Impeachment could make Trump more unpredictable

By Yang Sheng Source:Global Times Published: 2019/12/11 23:43:40

US President Donald Trump holds an umbrella as he speaks to journalists before boarding Marine One on the South Lawn of the White House on Tuesday in Washington, DC. Earlier in the day, House Democrats announced they will seek two articles of impeachment against him. Photo: AFP

US President Donald Trump is now facing a serious crisis of impeachment launched by the Democrats in the US House of Representatives, prompting Chinese experts Wednesday to note that this could make the White House more unpredictable in foreign affairs, especially in the trade war with China.

Trump might adopt a more hawkish approach to prove himself to his supporters, they suggested, but any escalation of the trade war runs the risk of upsetting the US stock market.

The approval rating of the Trump administration is closely tied to US stock markets, they noted, and so if Trump wants to win the 2020 presidential election, a more pragmatic approach that stabilizes the China-US relationship could benefit the economies of both sides. 

House Democrats announced two articles of impeachment against Trump on Tuesday, declaring he "betrayed the nation" with his actions toward Ukraine as they pushed toward historic proceedings that are certain to help define his presidency and shape the 2020 election, the Associated Press reported on Wednesday.

The specific charges aimed at removing the 45th president of the US: abuse of power and obstruction of Congress.

Voting is expected in a matter of days by the Judiciary Committee, which begins deliberations Wednesday, and by Christmas in the full House. 

The charges, if approved, would then be sent to the Senate, where the Republican majority would be unlikely to convict Trump, but not without a potentially bitter trial just as voters in Iowa and other early presidential primary states begin making their choices, said the AP report.

More unpredictable 

Chinese experts told the Global Times they believed the impeachment unlikely to pass the Senate as Republicans won't cooperate, adding that the two charges were far too weak compared to the charges against presidents Bill Clinton and Richard Nixon who also faced impeachment. 

"But Democrats can put a shameful label on Trump - the first impeached US president fighting for re-election" as long as the charges were approved in the House," Diao Daming, an associate professor at the Renmin University of China in Beijing, told the Global Times on Wednesday. 

This will seriously affect Trump's approval rating among swing voters and the presidential election debate next year would focus more on the past than the future, Diao noted. 

"In other words, the impeachment will make the 2020 election focus more on 'Did we make a mistake picking Trump in 2016?' rather than what the US should do in the future. This is a regrettable situation for the US people and its democracy." 

What Beijing is wondering is what impact the impeachment will have on China-US relations, especially the trade war and negotiations for a deal.

Chinese analysts found it hard to say but one thing they agreed was certain: Trump would be more unpredictable and that was not a positive development for trade negotiations. 
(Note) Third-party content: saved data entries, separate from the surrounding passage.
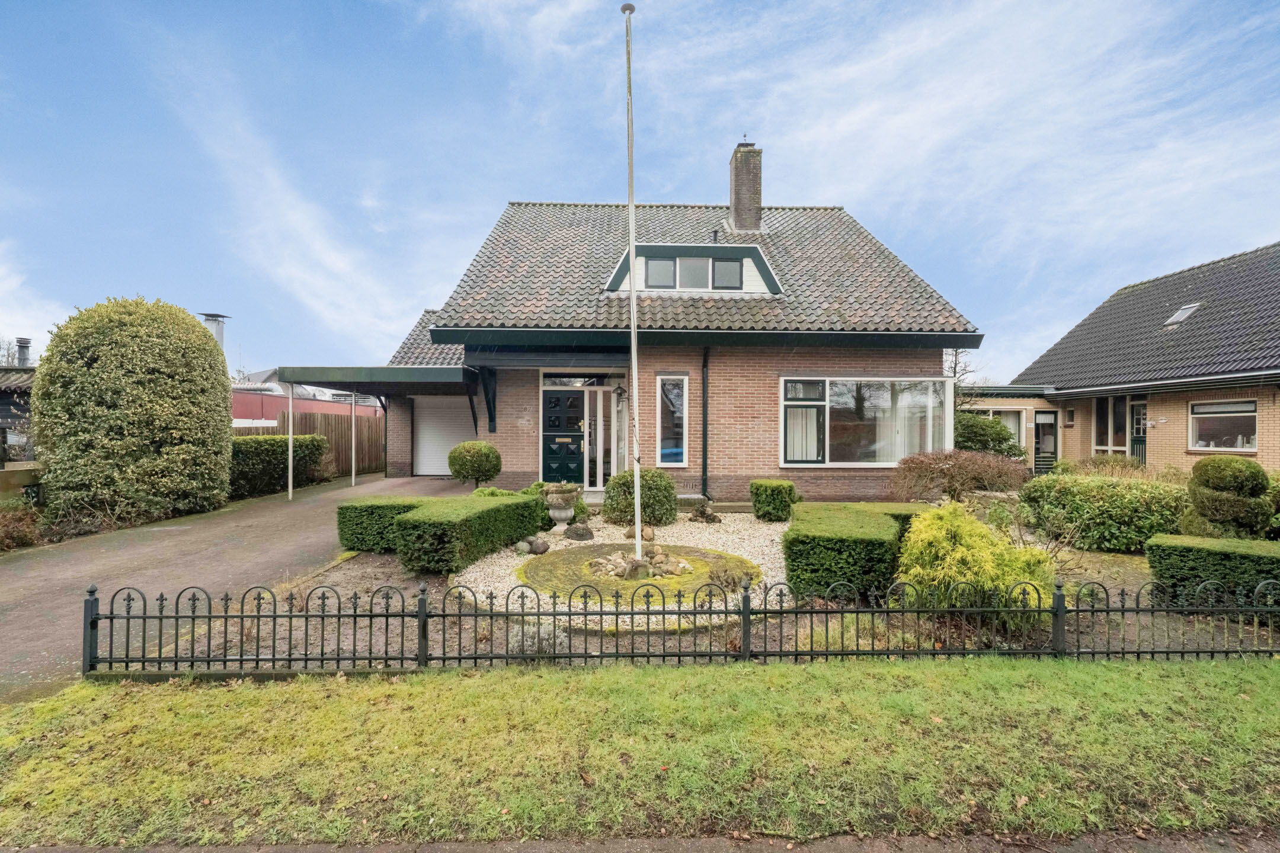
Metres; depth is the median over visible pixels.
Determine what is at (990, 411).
window
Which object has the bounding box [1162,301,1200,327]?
skylight
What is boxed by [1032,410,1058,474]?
door
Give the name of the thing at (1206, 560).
hedge
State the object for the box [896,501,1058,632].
yellow shrub
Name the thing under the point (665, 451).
window
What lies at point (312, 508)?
driveway
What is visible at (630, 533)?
rock
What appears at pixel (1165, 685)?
lawn
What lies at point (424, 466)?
garage door
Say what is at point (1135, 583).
garden bed
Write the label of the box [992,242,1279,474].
neighbouring house
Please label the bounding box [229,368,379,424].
red building
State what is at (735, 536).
gravel bed
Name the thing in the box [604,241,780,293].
dormer
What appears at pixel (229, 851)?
road
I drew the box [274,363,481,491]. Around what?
carport
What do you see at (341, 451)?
wooden fence
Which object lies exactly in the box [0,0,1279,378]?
sky
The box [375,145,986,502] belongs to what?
brick house
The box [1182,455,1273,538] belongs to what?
topiary shrub
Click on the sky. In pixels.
(336, 257)
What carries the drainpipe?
attached to the brick house at (767, 431)
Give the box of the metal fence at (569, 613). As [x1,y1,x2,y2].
[75,568,1277,676]
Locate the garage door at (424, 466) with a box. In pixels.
[413,395,475,475]
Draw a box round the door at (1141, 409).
[1128,398,1147,463]
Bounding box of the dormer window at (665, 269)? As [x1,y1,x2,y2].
[644,257,675,289]
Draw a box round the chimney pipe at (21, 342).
[15,337,31,367]
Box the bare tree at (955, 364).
[944,347,978,395]
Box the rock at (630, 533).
[624,524,655,542]
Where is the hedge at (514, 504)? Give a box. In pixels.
[399,494,545,572]
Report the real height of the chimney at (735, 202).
2.881 m
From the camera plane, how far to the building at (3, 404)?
12.66 m
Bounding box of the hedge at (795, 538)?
[784,502,920,599]
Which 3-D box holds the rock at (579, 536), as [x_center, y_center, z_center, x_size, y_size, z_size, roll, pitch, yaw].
[-0.883,1.533,8.182,0.402,0.259,0.365,0,0,39]
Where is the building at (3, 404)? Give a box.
[0,362,37,471]
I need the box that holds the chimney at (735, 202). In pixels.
[728,137,762,232]
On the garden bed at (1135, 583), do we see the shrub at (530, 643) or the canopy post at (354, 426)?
the shrub at (530, 643)
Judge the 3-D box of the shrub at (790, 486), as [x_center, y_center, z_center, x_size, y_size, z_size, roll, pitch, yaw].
[2.218,1.284,9.554,0.716,0.650,0.690,0,0,-1]
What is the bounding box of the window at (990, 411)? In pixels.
[976,406,1025,449]
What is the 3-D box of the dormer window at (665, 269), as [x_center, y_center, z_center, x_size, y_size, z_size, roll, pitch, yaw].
[0.391,-3.104,11.709,0.590,0.730,0.114,0,0,-1]
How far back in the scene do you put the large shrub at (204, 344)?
8.95 m
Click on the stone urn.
(554, 501)
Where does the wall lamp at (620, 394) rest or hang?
attached to the brick house at (767, 431)
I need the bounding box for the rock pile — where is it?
[586,545,693,580]
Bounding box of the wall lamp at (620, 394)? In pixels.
[613,384,626,403]
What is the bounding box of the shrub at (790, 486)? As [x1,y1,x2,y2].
[749,480,797,521]
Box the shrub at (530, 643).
[506,621,568,655]
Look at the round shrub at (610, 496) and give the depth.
8.70 m
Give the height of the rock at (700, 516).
0.327 m
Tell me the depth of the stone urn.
8.43 m
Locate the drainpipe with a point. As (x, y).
(704, 424)
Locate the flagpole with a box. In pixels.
[622,1,643,566]
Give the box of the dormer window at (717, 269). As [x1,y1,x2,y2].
[711,258,742,290]
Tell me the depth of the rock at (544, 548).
7.24 m
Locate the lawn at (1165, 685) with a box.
[0,656,1279,852]
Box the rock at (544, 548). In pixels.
[528,536,549,555]
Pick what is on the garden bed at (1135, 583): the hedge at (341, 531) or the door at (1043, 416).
the hedge at (341, 531)
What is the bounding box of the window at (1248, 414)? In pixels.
[1188,399,1256,451]
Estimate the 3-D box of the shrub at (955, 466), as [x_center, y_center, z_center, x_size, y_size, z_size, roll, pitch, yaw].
[5.458,1.010,9.809,2.536,1.131,1.847,0,0,-1]
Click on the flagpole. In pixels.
(632, 265)
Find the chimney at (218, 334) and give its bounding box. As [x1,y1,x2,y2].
[195,311,229,349]
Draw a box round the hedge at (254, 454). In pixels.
[229,434,330,496]
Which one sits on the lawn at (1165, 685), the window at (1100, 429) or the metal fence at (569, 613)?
the metal fence at (569, 613)
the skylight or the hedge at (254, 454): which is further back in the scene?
the skylight
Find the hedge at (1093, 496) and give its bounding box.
[1023,472,1192,554]
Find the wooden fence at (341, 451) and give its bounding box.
[277,411,383,478]
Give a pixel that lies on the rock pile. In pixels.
(630, 568)
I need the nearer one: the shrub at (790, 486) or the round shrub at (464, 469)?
the shrub at (790, 486)
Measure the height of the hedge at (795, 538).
0.669 m
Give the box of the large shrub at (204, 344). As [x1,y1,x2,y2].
[33,295,233,524]
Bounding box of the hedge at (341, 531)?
[335,498,425,552]
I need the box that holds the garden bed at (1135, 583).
[141,507,1266,667]
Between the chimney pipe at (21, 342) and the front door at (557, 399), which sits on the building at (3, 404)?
the chimney pipe at (21, 342)
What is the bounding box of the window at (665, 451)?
[654,374,688,465]
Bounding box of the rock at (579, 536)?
[564,522,593,540]
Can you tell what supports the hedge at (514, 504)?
on the garden bed at (1135, 583)
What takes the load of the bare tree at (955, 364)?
on the ground
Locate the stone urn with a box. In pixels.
[542,484,578,529]
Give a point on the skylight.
(1188, 309)
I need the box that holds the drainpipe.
[699,345,709,503]
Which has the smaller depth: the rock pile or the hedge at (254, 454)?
the rock pile
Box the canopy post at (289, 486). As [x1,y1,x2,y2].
[286,381,294,500]
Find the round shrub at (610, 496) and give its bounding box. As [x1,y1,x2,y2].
[602,469,677,526]
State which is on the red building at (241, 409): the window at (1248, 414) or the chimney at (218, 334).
the chimney at (218, 334)
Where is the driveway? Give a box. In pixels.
[0,471,477,706]
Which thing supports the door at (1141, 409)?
in the neighbouring house at (1271, 431)
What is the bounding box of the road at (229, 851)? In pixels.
[0,829,1278,852]
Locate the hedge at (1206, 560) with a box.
[1147,533,1279,603]
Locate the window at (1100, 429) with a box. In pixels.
[1091,395,1129,456]
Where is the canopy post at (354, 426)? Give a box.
[350,388,357,485]
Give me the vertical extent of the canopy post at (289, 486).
2.540 m
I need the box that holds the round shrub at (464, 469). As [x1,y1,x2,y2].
[446,440,503,488]
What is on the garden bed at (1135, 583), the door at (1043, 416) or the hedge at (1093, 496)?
the hedge at (1093, 496)
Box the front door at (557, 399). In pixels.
[540,385,584,487]
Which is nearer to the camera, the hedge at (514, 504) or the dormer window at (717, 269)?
the hedge at (514, 504)
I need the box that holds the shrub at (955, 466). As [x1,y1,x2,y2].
[888,449,1032,501]
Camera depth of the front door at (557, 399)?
11.95 m
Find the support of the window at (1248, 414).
in the neighbouring house at (1271, 431)
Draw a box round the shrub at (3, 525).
[0,498,43,551]
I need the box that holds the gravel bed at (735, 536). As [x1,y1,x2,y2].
[450,512,787,633]
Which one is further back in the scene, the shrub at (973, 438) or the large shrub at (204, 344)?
the shrub at (973, 438)
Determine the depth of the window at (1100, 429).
16.10 m
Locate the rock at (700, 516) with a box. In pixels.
[688,502,721,523]
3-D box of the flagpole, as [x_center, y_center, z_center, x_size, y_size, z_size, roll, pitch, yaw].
[-0.085,-1.808,6.831,0.216,6.626,0.251,0,0,-1]
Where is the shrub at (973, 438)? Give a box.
[953,411,1025,459]

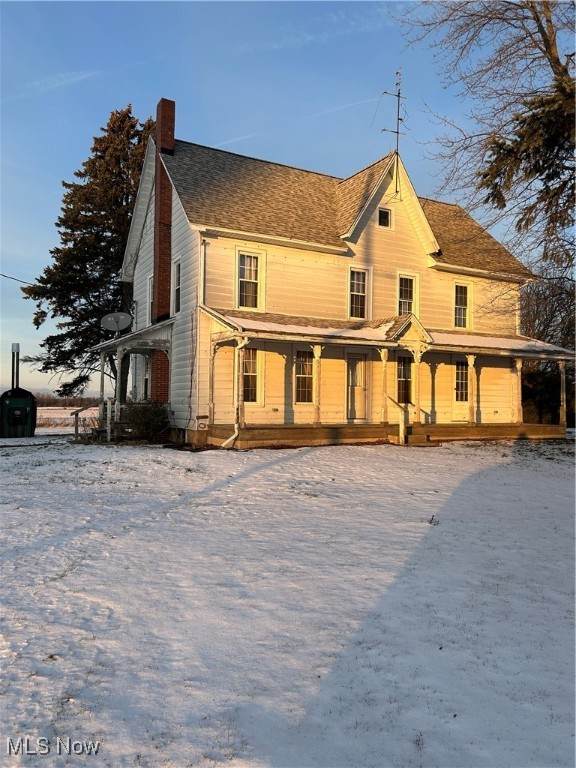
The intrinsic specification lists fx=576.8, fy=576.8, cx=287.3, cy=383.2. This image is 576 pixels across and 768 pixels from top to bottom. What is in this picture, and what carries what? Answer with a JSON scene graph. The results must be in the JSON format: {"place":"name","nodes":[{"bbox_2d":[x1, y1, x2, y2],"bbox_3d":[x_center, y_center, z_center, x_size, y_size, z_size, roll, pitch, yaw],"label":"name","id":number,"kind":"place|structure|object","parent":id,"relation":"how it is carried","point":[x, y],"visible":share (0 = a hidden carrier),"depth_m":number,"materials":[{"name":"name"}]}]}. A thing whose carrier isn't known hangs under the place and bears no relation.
{"place":"outdoors","nodes":[
{"label":"outdoors","id":0,"kind":"place"},
{"bbox_2d":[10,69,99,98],"label":"cloud","id":1,"kind":"structure","parent":0,"point":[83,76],"materials":[{"name":"white"}]},
{"bbox_2d":[34,407,98,433],"label":"field","id":2,"kind":"structure","parent":0,"point":[64,410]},
{"bbox_2d":[34,393,104,407],"label":"distant tree line","id":3,"kind":"object","parent":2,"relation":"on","point":[51,402],"visible":0.34,"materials":[{"name":"brown wood"}]},
{"bbox_2d":[20,104,151,403],"bbox_3d":[-8.186,-5.393,26.743,7.355,14.829,7.452,1,0,16],"label":"evergreen tree","id":4,"kind":"object","parent":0,"point":[94,229],"visible":0.73,"depth_m":25.42,"materials":[{"name":"plant"}]},
{"bbox_2d":[0,0,552,401],"label":"sky","id":5,"kind":"structure","parent":0,"point":[147,92],"materials":[{"name":"blue"}]},
{"bbox_2d":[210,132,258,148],"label":"cloud","id":6,"kind":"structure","parent":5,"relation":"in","point":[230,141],"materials":[{"name":"white"}]},
{"bbox_2d":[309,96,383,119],"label":"cloud","id":7,"kind":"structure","parent":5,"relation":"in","point":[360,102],"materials":[{"name":"white"}]},
{"bbox_2d":[0,430,575,767],"label":"snowy lawn","id":8,"kind":"structure","parent":0,"point":[317,455],"materials":[{"name":"white snow"}]},
{"bbox_2d":[0,388,36,437],"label":"outdoor wood furnace","id":9,"kind":"object","parent":8,"relation":"on","point":[24,409],"visible":0.99,"depth_m":19.84,"materials":[{"name":"green metal"}]},
{"bbox_2d":[11,343,19,388],"bbox_3d":[-10.885,-0.279,23.041,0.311,2.481,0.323,1,0,-30],"label":"chimney pipe","id":10,"kind":"object","parent":9,"relation":"attached to","point":[16,346],"visible":0.68,"depth_m":22.96,"materials":[{"name":"black metal"}]},
{"bbox_2d":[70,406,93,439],"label":"handrail","id":11,"kind":"object","parent":8,"relation":"on","point":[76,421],"visible":0.82,"depth_m":17.84,"materials":[{"name":"brown wood"}]},
{"bbox_2d":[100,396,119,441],"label":"post","id":12,"kind":"object","parent":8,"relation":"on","point":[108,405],"visible":0.77,"depth_m":15.78,"materials":[{"name":"white wood"}]},
{"bbox_2d":[121,399,169,441],"bbox_3d":[-3.826,0.998,15.629,1.609,1.257,1.637,1,0,-30],"label":"shrub","id":13,"kind":"object","parent":8,"relation":"on","point":[140,421],"visible":0.87,"depth_m":15.34,"materials":[{"name":"green plant"}]},
{"bbox_2d":[388,397,408,443],"bbox_3d":[2.951,0.962,15.324,0.212,1.317,0.663,1,0,-30],"label":"handrail","id":14,"kind":"object","parent":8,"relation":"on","point":[402,425],"visible":0.96,"depth_m":15.22,"materials":[{"name":"white wood"}]},
{"bbox_2d":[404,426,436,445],"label":"steps","id":15,"kind":"structure","parent":8,"relation":"on","point":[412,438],"depth_m":15.04,"materials":[{"name":"brown wood"}]},
{"bbox_2d":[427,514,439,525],"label":"weed","id":16,"kind":"object","parent":8,"relation":"on","point":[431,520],"visible":0.94,"depth_m":6.78,"materials":[{"name":"plant"}]},
{"bbox_2d":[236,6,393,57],"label":"cloud","id":17,"kind":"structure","parent":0,"point":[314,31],"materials":[{"name":"white"}]},
{"bbox_2d":[115,105,543,445],"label":"house","id":18,"kind":"structure","parent":0,"point":[401,228],"depth_m":16.65,"materials":[{"name":"paint"}]},
{"bbox_2d":[0,273,33,284],"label":"power line","id":19,"kind":"object","parent":18,"relation":"attached to","point":[11,278],"visible":0.93,"depth_m":24.77,"materials":[{"name":"black plastic"}]},
{"bbox_2d":[93,316,175,437],"bbox_3d":[-4.756,-0.105,17.495,2.131,3.418,4.235,1,0,-30],"label":"porch","id":20,"kind":"object","parent":18,"relation":"attached to","point":[157,329],"visible":0.64,"depth_m":16.87,"materials":[{"name":"white wood"}]},
{"bbox_2d":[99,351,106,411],"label":"porch post","id":21,"kind":"object","parent":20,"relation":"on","point":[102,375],"visible":0.82,"depth_m":17.31,"materials":[{"name":"white wood"}]},
{"bbox_2d":[100,312,131,333],"bbox_3d":[-5.315,-1.730,17.887,0.870,0.987,0.687,1,0,13],"label":"satellite dish","id":22,"kind":"object","parent":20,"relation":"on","point":[113,318],"visible":0.97,"depth_m":17.92,"materials":[{"name":"metal"}]},
{"bbox_2d":[115,348,123,408],"bbox_3d":[-4.820,-0.107,16.508,0.184,1.915,0.183,1,0,-30],"label":"porch post","id":23,"kind":"object","parent":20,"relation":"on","point":[119,352],"visible":0.87,"depth_m":16.47,"materials":[{"name":"white wood"}]},
{"bbox_2d":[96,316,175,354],"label":"porch roof","id":24,"kind":"structure","parent":18,"relation":"attached to","point":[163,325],"depth_m":16.40,"materials":[{"name":"metal"}]},
{"bbox_2d":[143,356,150,399],"bbox_3d":[-4.160,-0.120,17.765,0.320,1.785,1.173,1,0,-30],"label":"window","id":25,"kind":"structure","parent":18,"relation":"in","point":[146,379],"depth_m":17.99,"materials":[{"name":"white"}]},
{"bbox_2d":[147,274,154,325],"bbox_3d":[-4.102,-2.553,18.066,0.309,1.870,1.081,1,0,-30],"label":"window","id":26,"kind":"structure","parent":18,"relation":"in","point":[151,281],"depth_m":18.28,"materials":[{"name":"white"}]},
{"bbox_2d":[150,97,175,401],"bbox_3d":[-3.639,-3.813,16.997,0.591,8.418,0.861,1,0,-30],"label":"brick chimney","id":27,"kind":"object","parent":18,"relation":"attached to","point":[166,136],"visible":0.73,"depth_m":16.77,"materials":[{"name":"red brick"}]},
{"bbox_2d":[171,257,181,313],"bbox_3d":[-2.964,-2.721,16.249,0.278,1.831,1.026,1,0,-30],"label":"window","id":28,"kind":"structure","parent":18,"relation":"in","point":[178,283],"depth_m":16.50,"materials":[{"name":"glass"}]},
{"bbox_2d":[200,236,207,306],"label":"downspout","id":29,"kind":"object","parent":18,"relation":"attached to","point":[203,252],"visible":0.75,"depth_m":14.33,"materials":[{"name":"white metal"}]},
{"bbox_2d":[234,248,264,310],"bbox_3d":[-1.063,-2.760,15.424,0.812,1.826,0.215,1,0,-30],"label":"window","id":30,"kind":"structure","parent":18,"relation":"in","point":[252,278],"depth_m":15.44,"materials":[{"name":"white glass"}]},
{"bbox_2d":[241,347,258,402],"bbox_3d":[-1.099,-0.265,14.955,0.790,1.687,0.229,1,0,-30],"label":"window","id":31,"kind":"structure","parent":18,"relation":"in","point":[255,376],"depth_m":15.01,"materials":[{"name":"glass"}]},
{"bbox_2d":[294,349,313,402],"bbox_3d":[0.511,-0.224,15.510,0.959,1.673,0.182,1,0,-30],"label":"window","id":32,"kind":"structure","parent":18,"relation":"in","point":[310,378],"depth_m":15.46,"materials":[{"name":"glass"}]},
{"bbox_2d":[346,351,367,420],"bbox_3d":[1.891,0.183,16.261,0.944,2.005,0.150,1,0,-30],"label":"door","id":33,"kind":"structure","parent":18,"relation":"in","point":[355,360],"depth_m":16.20,"materials":[{"name":"white"}]},
{"bbox_2d":[348,266,369,319],"bbox_3d":[2.000,-2.582,16.721,0.762,1.746,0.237,1,0,-30],"label":"window","id":34,"kind":"structure","parent":18,"relation":"in","point":[353,292],"depth_m":16.76,"materials":[{"name":"white glass"}]},
{"bbox_2d":[377,207,390,227],"bbox_3d":[2.807,-4.940,17.156,0.488,0.664,0.154,1,0,-30],"label":"attic window","id":35,"kind":"structure","parent":18,"relation":"in","point":[383,213],"depth_m":17.16,"materials":[{"name":"black"}]},
{"bbox_2d":[192,307,575,446],"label":"porch","id":36,"kind":"object","parent":18,"relation":"attached to","point":[306,339],"visible":0.72,"depth_m":16.06,"materials":[{"name":"brown wood"}]},
{"bbox_2d":[207,340,217,426],"bbox_3d":[-1.907,-0.005,14.455,0.192,2.194,0.187,1,0,-30],"label":"porch post","id":37,"kind":"object","parent":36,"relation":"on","point":[212,370],"visible":0.99,"depth_m":14.42,"materials":[{"name":"white wood"}]},
{"bbox_2d":[222,337,246,446],"bbox_3d":[-1.264,0.212,13.866,0.426,2.775,0.474,0,0,41],"label":"downspout","id":38,"kind":"object","parent":36,"relation":"attached to","point":[236,433],"visible":0.96,"depth_m":13.98,"materials":[{"name":"white metal"}]},
{"bbox_2d":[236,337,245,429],"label":"porch post","id":39,"kind":"object","parent":36,"relation":"on","point":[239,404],"visible":0.95,"depth_m":14.02,"materials":[{"name":"white wood"}]},
{"bbox_2d":[312,344,321,425],"bbox_3d":[0.751,0.007,15.013,0.212,2.189,0.211,1,0,-30],"label":"porch post","id":40,"kind":"object","parent":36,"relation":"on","point":[317,410],"visible":0.99,"depth_m":14.97,"materials":[{"name":"wood"}]},
{"bbox_2d":[379,347,388,423],"bbox_3d":[2.621,0.035,15.667,0.219,2.103,0.216,1,0,-30],"label":"porch post","id":41,"kind":"object","parent":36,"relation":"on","point":[385,375],"visible":1,"depth_m":15.64,"materials":[{"name":"wood"}]},
{"bbox_2d":[412,348,421,424],"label":"porch post","id":42,"kind":"structure","parent":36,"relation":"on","point":[416,362],"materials":[{"name":"wood"}]},
{"bbox_2d":[466,353,476,424],"bbox_3d":[5.480,0.140,17.163,0.208,2.184,0.201,1,0,-30],"label":"porch post","id":43,"kind":"object","parent":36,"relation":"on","point":[470,363],"visible":1,"depth_m":17.13,"materials":[{"name":"white wood"}]},
{"bbox_2d":[513,357,522,424],"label":"porch post","id":44,"kind":"structure","parent":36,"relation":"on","point":[519,363],"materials":[{"name":"white wood"}]},
{"bbox_2d":[558,361,566,427],"bbox_3d":[8.511,0.306,17.831,0.175,2.109,0.169,1,0,-30],"label":"porch post","id":45,"kind":"object","parent":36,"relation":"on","point":[564,376],"visible":0.95,"depth_m":17.81,"materials":[{"name":"white wood"}]},
{"bbox_2d":[381,70,404,155],"bbox_3d":[3.445,-8.289,18.586,0.855,3.591,0.748,1,0,-30],"label":"antenna","id":46,"kind":"object","parent":18,"relation":"attached to","point":[397,133],"visible":0.84,"depth_m":18.59,"materials":[{"name":"black metal"}]},
{"bbox_2d":[396,355,412,404],"bbox_3d":[3.426,-0.085,16.913,0.951,1.668,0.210,1,0,-30],"label":"window","id":47,"kind":"structure","parent":18,"relation":"in","point":[404,373],"depth_m":16.85,"materials":[{"name":"glass"}]},
{"bbox_2d":[397,272,417,315],"bbox_3d":[3.639,-2.627,17.885,0.799,1.742,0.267,1,0,-30],"label":"window","id":48,"kind":"structure","parent":18,"relation":"in","point":[404,281],"depth_m":17.90,"materials":[{"name":"white glass"}]},
{"bbox_2d":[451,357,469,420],"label":"door","id":49,"kind":"structure","parent":18,"relation":"in","point":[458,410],"depth_m":17.79,"materials":[{"name":"white paint"}]},
{"bbox_2d":[453,281,470,329],"bbox_3d":[5.706,-2.566,19.207,0.826,1.852,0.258,1,0,-30],"label":"window","id":50,"kind":"structure","parent":18,"relation":"in","point":[466,308],"depth_m":19.27,"materials":[{"name":"white glass"}]},
{"bbox_2d":[455,359,468,401],"bbox_3d":[5.464,-0.126,18.138,0.861,1.493,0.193,1,0,-30],"label":"window","id":51,"kind":"structure","parent":18,"relation":"in","point":[461,371],"depth_m":18.12,"materials":[{"name":"glass"}]},
{"bbox_2d":[397,0,575,308],"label":"bare tree","id":52,"kind":"object","parent":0,"point":[546,39],"visible":0.99,"depth_m":12.86,"materials":[{"name":"brown plant"}]},
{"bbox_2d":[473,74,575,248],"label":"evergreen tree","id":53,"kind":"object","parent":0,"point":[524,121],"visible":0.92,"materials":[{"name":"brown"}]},
{"bbox_2d":[520,273,575,426],"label":"bare tree","id":54,"kind":"object","parent":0,"point":[540,302],"visible":0.63,"depth_m":25.94,"materials":[{"name":"brown plant"}]}
]}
Lü Xiang, a research fellow on US studies at the Chinese Academy of Social Sciences in Beijing, told the Global Times Wednesday that to secure his approval rating and re-election, Trump will spend more time and energy dealing with impeachment and less on foreign affairs.

U.S. House Intelligence Committee Chairman Adam Schiff (C, Front) speaks at a news conference to announce articles of impeachment against U.S. President Donald Trump on Capitol Hill in Washington D.C., the United States, on Dec. 10, 2019. U.S. House Democrats on Tuesday moved forward by announcing two articles of impeachment, accusing U.S. President Donald Trump of abuse of power and obstruction of Congress, culminating over two months of investigation by Democrat-led House committees into the president's dealings with Ukraine. (Photo by Ting Shen/Xinhua)

Pragmatic president?

The upcoming deadline of Sunday, December 15, for imposing tariffs on nearly $160 billion in Chinese consumer goods is approaching and Chinese observers predicted another postponement more likely than a final deal.

Two weeks before Christmas, Trump has days to decide whether to impose tariffs.

Regardless of whether or not he signs a deal, once Trump encounters domestic challenges that question his ability to deal with China, he might well tear up the deal again and use a tougher approach to reinforce his base of mostly hawkish right-wingers, Diao said.

"It is hard to predict whether he is going to be tougher or more pragmatic. But one thing is certain: He needs to make sure the economy, especially the stock markets, at least shows an acceptable performance," Lü said.

Any provocation or hawkish decision on trade with China will impact the stock market and as long as China retaliates, the stock market would get hit again, Lü said, "and now the US economy is heavily reliant on the stock market and it is the key for Trump to get re-elected. So if Trump wants to win the reelection, he'd better not take too provocative and hawkish actions."

Lü noted that Trump knows very well he can't afford to lose the election and allow the Democrats to regain control of the country, "he won't just lose political power, he could lose much more than that."

The impeachment and election are internal US affairs and China will not interfere, said Lü, adding, "but we should remind US politicians that no matter what changes happen in US politics, we need to make a decision to serve the interests of the two peoples rather than being short-sighted and make unwise decisions."